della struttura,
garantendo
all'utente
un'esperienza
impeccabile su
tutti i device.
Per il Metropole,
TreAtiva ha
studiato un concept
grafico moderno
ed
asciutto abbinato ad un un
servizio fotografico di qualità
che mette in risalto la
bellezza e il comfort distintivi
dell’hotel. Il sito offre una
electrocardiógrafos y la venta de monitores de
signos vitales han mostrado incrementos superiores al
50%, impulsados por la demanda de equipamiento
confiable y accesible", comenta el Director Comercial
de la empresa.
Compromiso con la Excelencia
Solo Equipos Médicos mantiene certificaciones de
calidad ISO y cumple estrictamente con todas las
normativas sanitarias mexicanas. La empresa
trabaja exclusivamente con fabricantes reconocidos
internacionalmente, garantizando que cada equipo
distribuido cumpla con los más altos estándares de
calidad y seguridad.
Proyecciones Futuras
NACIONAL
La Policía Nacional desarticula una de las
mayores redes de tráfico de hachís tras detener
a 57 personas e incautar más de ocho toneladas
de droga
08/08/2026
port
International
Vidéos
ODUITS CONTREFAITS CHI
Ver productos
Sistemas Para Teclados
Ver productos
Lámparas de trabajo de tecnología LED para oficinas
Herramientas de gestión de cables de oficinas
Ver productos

* * *

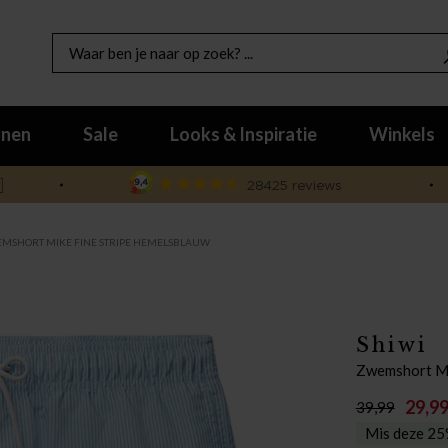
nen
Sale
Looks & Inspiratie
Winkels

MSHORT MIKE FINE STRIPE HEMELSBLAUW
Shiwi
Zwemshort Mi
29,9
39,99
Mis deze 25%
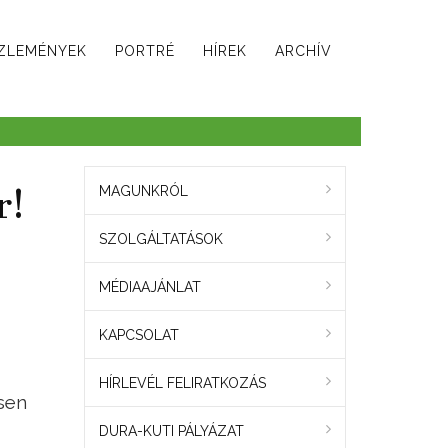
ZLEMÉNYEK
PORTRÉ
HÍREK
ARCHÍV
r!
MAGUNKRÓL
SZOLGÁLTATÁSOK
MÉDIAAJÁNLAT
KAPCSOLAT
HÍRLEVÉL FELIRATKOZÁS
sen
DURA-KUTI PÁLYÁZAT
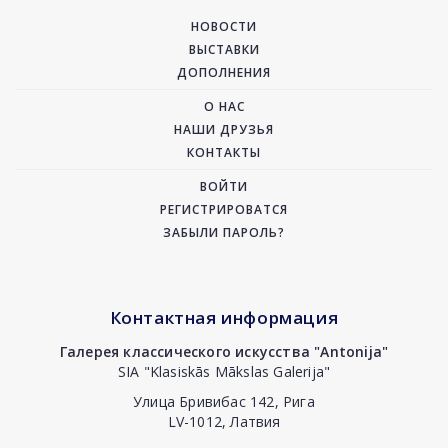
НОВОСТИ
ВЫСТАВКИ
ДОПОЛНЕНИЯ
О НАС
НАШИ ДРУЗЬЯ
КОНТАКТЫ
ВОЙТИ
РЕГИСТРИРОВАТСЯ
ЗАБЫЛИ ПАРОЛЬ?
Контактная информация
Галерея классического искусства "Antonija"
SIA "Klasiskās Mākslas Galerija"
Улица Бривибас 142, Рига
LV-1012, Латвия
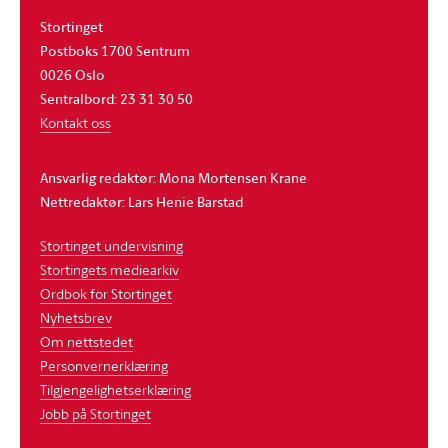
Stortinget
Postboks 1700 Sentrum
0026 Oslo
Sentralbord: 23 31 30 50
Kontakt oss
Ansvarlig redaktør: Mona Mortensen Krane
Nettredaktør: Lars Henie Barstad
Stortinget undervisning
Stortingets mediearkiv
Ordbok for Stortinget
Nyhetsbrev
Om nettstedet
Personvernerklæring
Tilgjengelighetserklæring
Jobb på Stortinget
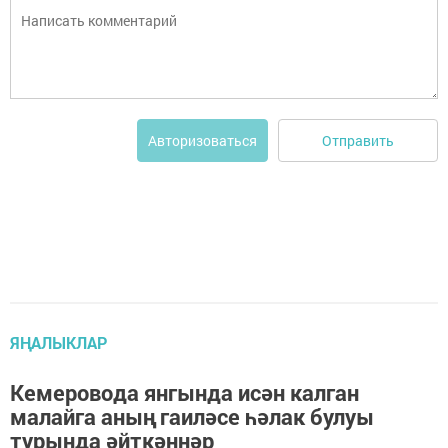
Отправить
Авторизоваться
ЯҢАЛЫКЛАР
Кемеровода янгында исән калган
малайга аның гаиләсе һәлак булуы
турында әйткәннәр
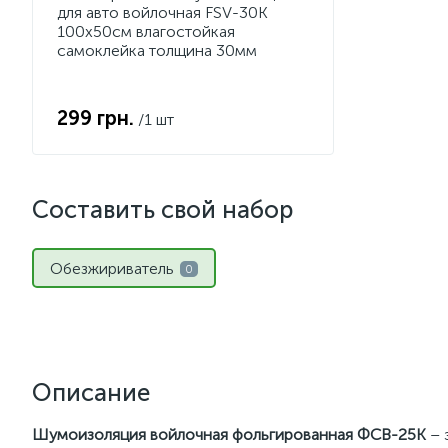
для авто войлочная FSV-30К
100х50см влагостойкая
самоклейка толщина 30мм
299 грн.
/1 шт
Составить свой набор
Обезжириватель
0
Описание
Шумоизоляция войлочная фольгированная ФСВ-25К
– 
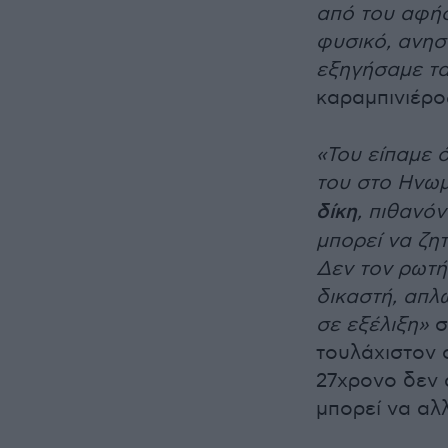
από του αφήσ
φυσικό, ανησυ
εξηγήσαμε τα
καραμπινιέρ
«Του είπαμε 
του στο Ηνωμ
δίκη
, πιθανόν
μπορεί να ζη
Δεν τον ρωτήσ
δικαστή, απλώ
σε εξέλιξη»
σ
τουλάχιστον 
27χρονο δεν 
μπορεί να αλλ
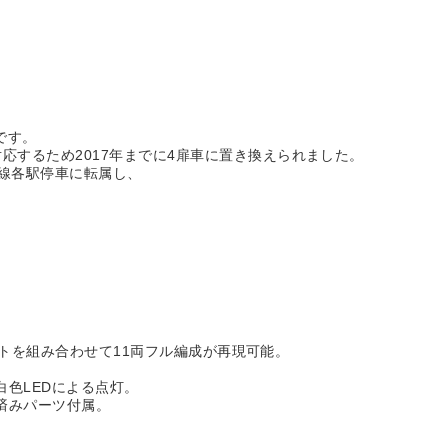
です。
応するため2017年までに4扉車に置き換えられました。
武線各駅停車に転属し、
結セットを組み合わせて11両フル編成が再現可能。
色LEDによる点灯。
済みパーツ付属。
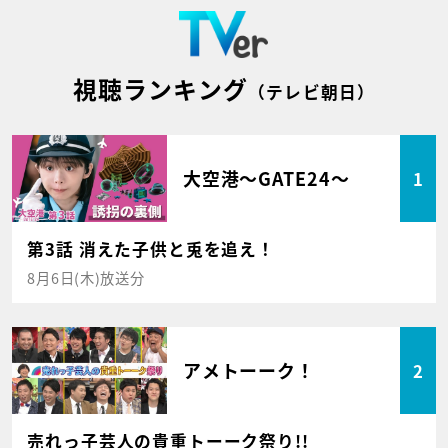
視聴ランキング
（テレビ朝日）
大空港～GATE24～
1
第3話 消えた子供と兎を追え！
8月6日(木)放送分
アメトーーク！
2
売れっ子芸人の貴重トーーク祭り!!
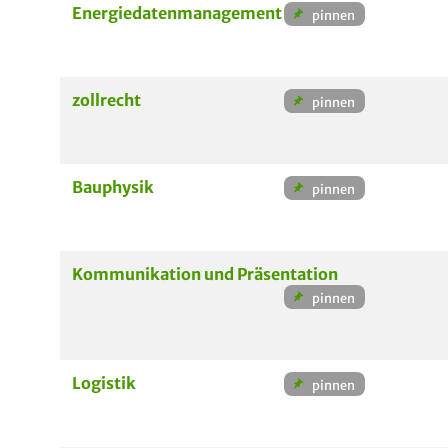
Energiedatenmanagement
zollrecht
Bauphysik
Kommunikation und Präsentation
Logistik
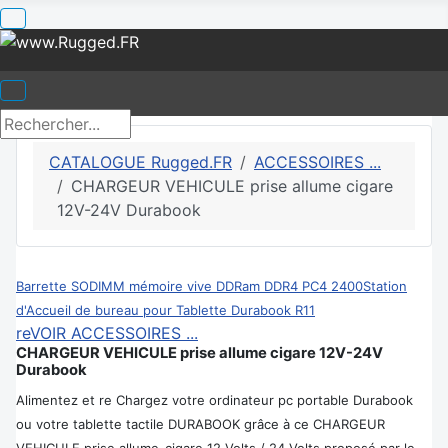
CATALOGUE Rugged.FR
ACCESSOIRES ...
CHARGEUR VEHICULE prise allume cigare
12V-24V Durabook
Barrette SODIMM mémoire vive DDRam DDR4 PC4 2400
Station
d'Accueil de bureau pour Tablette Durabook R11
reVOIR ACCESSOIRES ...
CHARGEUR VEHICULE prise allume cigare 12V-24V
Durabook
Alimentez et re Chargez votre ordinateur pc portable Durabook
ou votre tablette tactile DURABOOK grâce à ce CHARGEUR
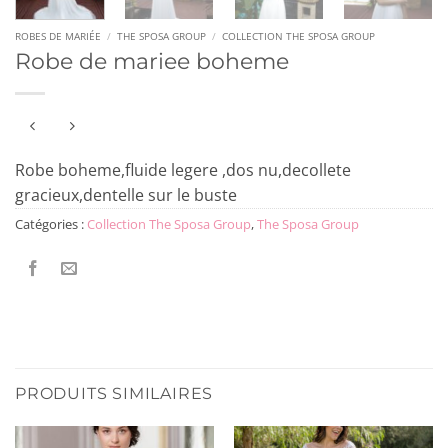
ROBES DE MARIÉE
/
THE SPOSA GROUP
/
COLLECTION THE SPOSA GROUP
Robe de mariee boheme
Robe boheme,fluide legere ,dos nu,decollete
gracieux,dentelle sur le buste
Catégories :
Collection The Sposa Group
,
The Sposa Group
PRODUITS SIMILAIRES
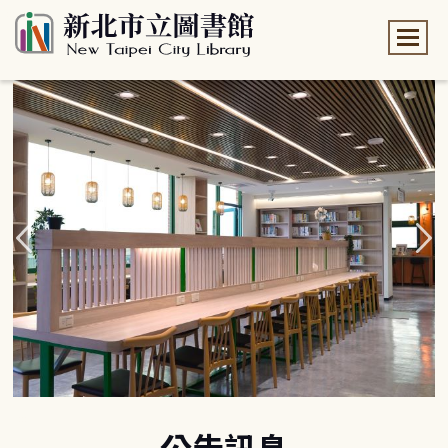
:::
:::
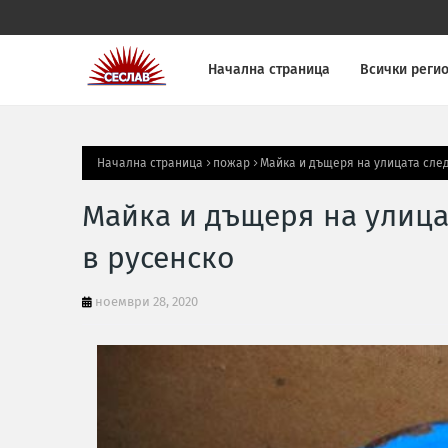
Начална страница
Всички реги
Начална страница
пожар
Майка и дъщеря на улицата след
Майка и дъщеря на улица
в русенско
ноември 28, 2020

> [AIM OF THE EXERCISE] In the records above, everything from the line with "gracieux,dentelle sur le buste" down to the line with "ноември 28, 2020" is to be set down exactly, both ends included, with no pictures and no other lines.

> [ANSWER AREA]
gracieux,dentelle sur le buste
Catégories :
Collection The Sposa Group
,
The Sposa Group
PRODUITS SIMILAIRES
:::
:::
Начална страница
Всички реги
Начална страница
пожар
Майка и дъщеря на улицата след
Майка и дъщеря на улица
в русенско
ноември 28, 2020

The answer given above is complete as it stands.